While the FDA deregulates, we Europeans weaken our competitiveness by suffocating small innovative companies that develop non-critical devices with red tape. Obviously, Brussels has not done the homework that it demands from manufacturers: Risk management weighs up the risks and benefits: How many people do we save with the new rules? How many lives do we put at risk through the new rules preventing innovative devices?
c) No hope for Rule 11 victims
2018: A disaster is looming
There was no good news at the end of 2018 either:
- The EU considered making Rule 11 applicable to software in medical devices, as well as for stand-alone software. This would always be the case if the software goes a long way beyond controlling the medical device. If, for example, software for calculating contraindications was encapsulated in hardware, Rule 11 would still apply.

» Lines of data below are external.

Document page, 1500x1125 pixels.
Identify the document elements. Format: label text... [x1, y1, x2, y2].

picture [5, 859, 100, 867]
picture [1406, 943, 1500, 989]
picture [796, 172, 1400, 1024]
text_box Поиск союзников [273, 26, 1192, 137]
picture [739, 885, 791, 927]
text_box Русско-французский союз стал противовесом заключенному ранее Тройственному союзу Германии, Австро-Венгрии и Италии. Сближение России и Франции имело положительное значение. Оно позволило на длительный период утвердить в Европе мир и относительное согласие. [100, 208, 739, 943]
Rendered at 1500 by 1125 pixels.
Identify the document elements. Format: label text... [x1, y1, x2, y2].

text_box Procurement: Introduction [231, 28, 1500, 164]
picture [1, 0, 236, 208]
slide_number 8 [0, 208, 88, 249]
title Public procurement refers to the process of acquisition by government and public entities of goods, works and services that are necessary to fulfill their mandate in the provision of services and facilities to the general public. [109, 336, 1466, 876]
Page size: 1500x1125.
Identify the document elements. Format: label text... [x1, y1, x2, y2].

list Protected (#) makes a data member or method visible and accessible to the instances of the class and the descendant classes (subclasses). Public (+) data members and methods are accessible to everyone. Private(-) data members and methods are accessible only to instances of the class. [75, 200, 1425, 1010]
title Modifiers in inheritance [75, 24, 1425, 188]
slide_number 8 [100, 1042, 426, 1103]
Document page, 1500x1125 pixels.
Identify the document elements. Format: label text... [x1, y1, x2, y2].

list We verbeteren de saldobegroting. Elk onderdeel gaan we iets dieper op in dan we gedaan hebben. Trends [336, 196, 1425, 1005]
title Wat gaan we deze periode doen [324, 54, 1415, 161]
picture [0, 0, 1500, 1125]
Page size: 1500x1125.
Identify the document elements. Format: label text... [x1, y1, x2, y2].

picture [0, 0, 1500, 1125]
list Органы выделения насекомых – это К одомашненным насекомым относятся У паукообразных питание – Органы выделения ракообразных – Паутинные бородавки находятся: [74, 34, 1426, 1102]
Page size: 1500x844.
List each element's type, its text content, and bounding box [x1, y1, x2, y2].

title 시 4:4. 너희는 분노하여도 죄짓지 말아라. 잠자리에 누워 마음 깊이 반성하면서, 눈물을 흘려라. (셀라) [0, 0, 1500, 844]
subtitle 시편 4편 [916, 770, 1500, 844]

The idea behind this is probably that software in hardware that does not have anything to do with the control of the hardware, and therefore of the device, must be considered standalone software that runs “randomly” on hardware. Therefore, it should not be regulated as embedded software. Judges may have to decide whether this is in keeping with the spirit of the law or contrary to it.
- A “small inquiry” to the German government as to whether the stricter requirements of the MDR, particularly regarding digital medical devices, could be weakened or postponed was answered negatively (response from the German government).
2019: Fears come true
Our fears seem to be coming true. The MDCG has created a draft document in which it presents its ideas on how to handle (and how to classify) medical device software.
Please note: The MDCG does not restrict the application of Rule 11 to standalone software. This means that software in a physical device has to be assigned to its own class, at least when this software does more than simply control the device. If this software is classified into a class that is higher than that of the “other” device, the manufacturer would have to classify the device higher.
The MDCG emphasizes that the highest rule always applies. However, Rule 3.5 already specifies this. More interesting is the example that the MDCG gives:
If software controls an infrared scanner (class IIa) that also examines the images recorded by this scanner for a melanoma, two rules apply:
- Rule 3: The software controls and influences the scanner. They would, therefore, also fall into class IIa.
- Rule 11: Because it is used for cancer detection, the MDCG assumes a classification in class III.
Because the higher rule applies, this software would have to be assigned to class III!
The MDCG also indirectly heralds the (feared) end for all class I software. It writes the following with regard to the sentence “Software intended to provide information which is used to take decisions with diagnosis or therapeutic purposes is classified as class IIa”:
Therefore it will be necessary to consider this sub-rule for all MDSW.
Draft of the MDCG document on "Medical Device Software” (MDCG)
This means that all software would then fall into classes IIa, IIb or III.
Interestingly, the MDCG adds the word “serious” to Rule 11:
“death or an irreversible serious deterioration of a person’s state of health, in which case it is in class III; or”
Draft of the MDCG document on "Medical Device Software” (MDCG)
This addition should be welcomed. At the same time, the question has to be asked as to why a correction is possible in the law, but the classification itself has not been improved and reference is made to the IMDRF guidance document (see above).
The MDCG does not give an example of “all other software” assigned to class I.
So things stay as they were: The legislator seems to want to classify software higher and thus do the opposite of the FDA, which is deliberately deregulating digital devices.